Diners watch the performances unfold.
Diners watch the performances unfold. Marcus Middleton

This post was written by Elena Goukassian and originally appeared on Per la Mente. Discover more like this at Per La Mente.

When you read the phrase “dinner theater,” your mind likely conjures a hokey, over-acted tourist attraction focusing on a murder mystery or a highly costumed historical period. Secret Supper: The Musical was nothing like that, but rather a uniquely classy affair, where the actors encircled the dinner tables and both the food and the performances were offered in alternating courses, all taking place within a half-built structure on Manhattan’s Upper East Side.

“We wanted to give the performances similar attention as the food,” says Amy Virginia Buchanan, co-founder and artistic director of Spring Street Social Society, the members-only group that organized the event. “People want to consume artistic content one thing at a time, which is why we took away a plate of food before each performance.” So, for example, a first course of sourdough bread with salted butter was followed by a scene in which each of five actors told stories about the last time they’d cried; adventures on the subway followed a chicken pot pie; and the last scene/course of snow/tarte tatin closed off the evening, with the kitchen crew coming out dancing in the grand finale. “[The chef] has a background in theater,” Buchanan says. “The play is all about feeling nervous and anxious, so he wanted to provide comfort food when he was crafting the menu.”

A chef works his magic.
A chef works his magic. Sam Ortiz

Although this was the Spring Street Social Society’s very first musical, it’s far from their first production. Buchanan and Patrick Janelle — the society’s other co-founder and executive director — first met five years ago, introduced to each other by a mutual favorite coffee shop barista. Buchanan had moved to New York “fresh out of clown school” and was looking to get into avant-garde theater, while Janelle was seeking a unique event to produce. “Two weeks after we met, we had our first cabaret in his backyard,” Buchanan remembers. Nine months later, the duo hosted their first dinner, with performance woven throughout. Since then, Spring Street Social Society has grown by leaps and bounds. It currently has about 350 members, and the co-founders produce events in New York, Los Angeles, London, and San Francisco.

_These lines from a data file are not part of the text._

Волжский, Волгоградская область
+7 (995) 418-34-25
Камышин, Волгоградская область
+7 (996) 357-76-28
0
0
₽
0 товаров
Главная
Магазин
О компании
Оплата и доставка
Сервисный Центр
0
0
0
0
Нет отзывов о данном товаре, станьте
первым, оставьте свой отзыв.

A performer approaches diners.
A performer approaches diners. Marcus Middleton

The society’s offerings vary throughout the year, but each takes place in an unusual location, which is revealed to attendees the morning of the event. “We love transitional moments and spaces,” Buchanan says. “We have speakeasies, cultural cocktail parties, dinners, and cabarets.”

The musical, which ran for two weekends, was the first time they’ve ever done the same show more than once, and also the first time they opened up tickets to the general public. As for the impetus behind the characters, Buchanan says playwright T. Adamson “created caricatures of Spring Street members.” During the production, Buchanan walked around the tables, chatting with members and pouring wine, and she found that many people were delighted to recognize themselves in the characters. “It’s a play about one of our dinners, or a meta-theater version of one of our dinners, with all the social anxiety and need to gather together.”

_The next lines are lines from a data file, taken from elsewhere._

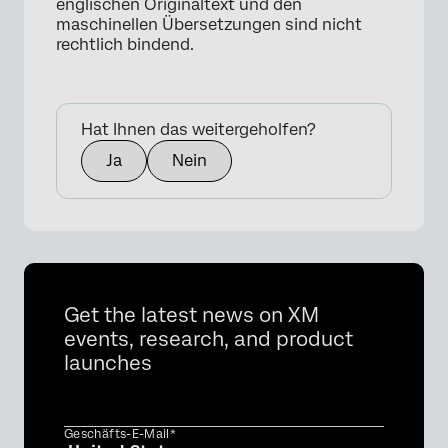
englischen Originaltext und den
maschinellen Übersetzungen sind nicht
rechtlich bindend.
Hat Ihnen das weitergeholfen?
Ja
Nein
Get the latest news on XM
events, research, and product
launches
Geschäfts-E-Mail*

Guests raise their glasses.
Guests raise their glasses. Sam Ortiz

About 500 people attended Secret Supper: The Musical, and Buchannan hopes to make larger productions like this a yearly tradition. In the meantime, current society members can attend an upcoming parlor party in New York and a small dinner in Los Angeles in December, and membership will open up to the general public in January. The primary goal of the society and all of its events? “Bringing people together for something special,” Buchanan says. In that, they have certainly been successful.